WHAT YOU NEED TO DO:
**1)** In the Reese's peanut butter cups thread, what store did MB05 say was across from the Luas Station?
**2)** In the Reese's peanut butter cups thread, reproduce the passage from "## MB05 (27" up to and including "Lsquared (27 Jun 2007)", substituting "Talbot St" for "Abbey St".

DOCUMENT PASSAGE:
# Reese's peanut butter cups?



## PM1234 (24 Jun 2007)

Would anyone know where to get Reese's peanut butter cups online or elsewhere that will ship to Ireland? 

I can only find them on Amazon where they are sold in bulk and cost almost the product price to ship. 

According to Wikipedia they are available in Ireland. Would anyone be able to help? 

Many thanks.


----------



## CCOVICH (24 Jun 2007)

I have seen American candies in the Spar in Ballsbridge (near the US embassy).  I don't know whether they are still stocked or not.


----------



## MB05 (24 Jun 2007)

Try Aldi this Thursday.  Their website has 3 packs advertised in their specials page for Thursday 28th.  I have also seen them in various newsagents around Dublin.


----------



## ClubMan (24 Jun 2007)

MB05 said:


> Try Aldi this Thursday.  Their website has 3 packs advertised in their specials page for Thursday 28th.


----------



## efm (25 Jun 2007)

I think they have them in the Avoca shops in Powerscourt and Kilmacanogue - don't know if they are available online though


----------



## LBT (25 Jun 2007)

a few months ago I saw them for sale in one of the bagel shops in oliver plunkett st in cork. they were the giant size ones yummy!


----------



## circle (25 Jun 2007)

Donnybrook Fair usually have them.


----------



## PM1234 (25 Jun 2007)

Thanks everyone for your help. I didn't think they were sold here at all. I'm based in Dublin and will try Aldi on Thurs. If anyone knows any specific Spars etc that sell them please tell. 

Agree they're totally addictive Jaybird though I find the trick is to tear the paper off and destroy it before you see the calorie and fat intake!!! 

Many thanks to everyone again.


----------



## MB05 (27 Jun 2007)

PM1234, I saw them today in Reynold's on Abbey St.  It is the newsagents across from the Luas Station.


----------



## Lsquared (27 Jun 2007)

The Texaco station (Blue Lagoon) on the corner of the Kilbarrack Road and the coast road in Sutton has carried them for years and I sometimes fill up the tank there so that i can pick up a pack.


----------



## ClubMan (27 Jun 2007)

Lsquared said:


> The Texaco station (Blue Lagoon) on the corner of the Kilbarrack Road and the coast road in Sutton has carried them for years and I sometimes fill up the tank there so that i can pick up a pack.


How many miles do you get to a gallon of peanut butter cups?


----------



## ang1170 (28 Jun 2007)

DATASET ROWS:
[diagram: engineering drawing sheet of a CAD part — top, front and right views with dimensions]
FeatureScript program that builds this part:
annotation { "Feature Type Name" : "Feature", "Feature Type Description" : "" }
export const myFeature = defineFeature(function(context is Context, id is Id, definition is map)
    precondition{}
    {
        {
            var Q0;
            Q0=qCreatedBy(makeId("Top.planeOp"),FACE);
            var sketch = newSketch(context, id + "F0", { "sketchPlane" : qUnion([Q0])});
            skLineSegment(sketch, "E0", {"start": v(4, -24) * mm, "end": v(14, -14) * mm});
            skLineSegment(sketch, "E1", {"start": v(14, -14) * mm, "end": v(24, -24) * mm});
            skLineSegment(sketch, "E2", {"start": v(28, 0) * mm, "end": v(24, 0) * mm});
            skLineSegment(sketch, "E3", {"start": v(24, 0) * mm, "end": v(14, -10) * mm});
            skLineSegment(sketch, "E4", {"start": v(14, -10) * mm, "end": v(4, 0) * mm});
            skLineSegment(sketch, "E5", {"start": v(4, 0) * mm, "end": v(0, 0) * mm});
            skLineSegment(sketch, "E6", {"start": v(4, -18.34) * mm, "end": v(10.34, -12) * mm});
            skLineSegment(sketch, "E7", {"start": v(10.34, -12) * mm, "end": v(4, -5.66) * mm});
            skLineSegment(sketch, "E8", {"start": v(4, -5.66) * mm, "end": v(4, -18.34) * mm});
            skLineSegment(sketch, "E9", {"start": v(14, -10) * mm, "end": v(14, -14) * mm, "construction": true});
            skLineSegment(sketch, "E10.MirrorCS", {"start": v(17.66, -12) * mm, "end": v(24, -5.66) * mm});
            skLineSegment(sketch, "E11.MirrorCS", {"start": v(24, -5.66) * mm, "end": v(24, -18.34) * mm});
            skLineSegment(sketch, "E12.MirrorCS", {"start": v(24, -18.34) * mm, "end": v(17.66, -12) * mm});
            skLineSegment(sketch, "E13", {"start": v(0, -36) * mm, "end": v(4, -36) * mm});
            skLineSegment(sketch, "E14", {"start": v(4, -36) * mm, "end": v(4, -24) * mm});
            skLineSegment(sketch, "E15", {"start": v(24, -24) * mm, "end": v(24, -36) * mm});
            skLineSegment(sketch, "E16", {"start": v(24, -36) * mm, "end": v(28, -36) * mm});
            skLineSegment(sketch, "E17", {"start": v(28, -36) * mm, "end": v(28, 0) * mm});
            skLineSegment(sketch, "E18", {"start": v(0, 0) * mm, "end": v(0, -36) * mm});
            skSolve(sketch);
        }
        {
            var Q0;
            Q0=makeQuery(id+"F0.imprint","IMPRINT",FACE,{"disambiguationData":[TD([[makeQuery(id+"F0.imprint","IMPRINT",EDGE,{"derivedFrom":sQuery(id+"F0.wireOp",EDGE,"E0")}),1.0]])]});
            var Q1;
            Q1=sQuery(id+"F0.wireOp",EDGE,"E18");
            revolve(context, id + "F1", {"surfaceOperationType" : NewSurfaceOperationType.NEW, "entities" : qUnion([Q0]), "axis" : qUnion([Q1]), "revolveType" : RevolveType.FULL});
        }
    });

ANSWERS PER TASK:
**1)** Reynold's on Abbey St.

**2)**
## MB05 (27 Jun 2007)

PM1234, I saw them today in Reynold's on Talbot St.  It is the newsagents across from the Luas Station.


----------



## Lsquared (27 Jun 2007)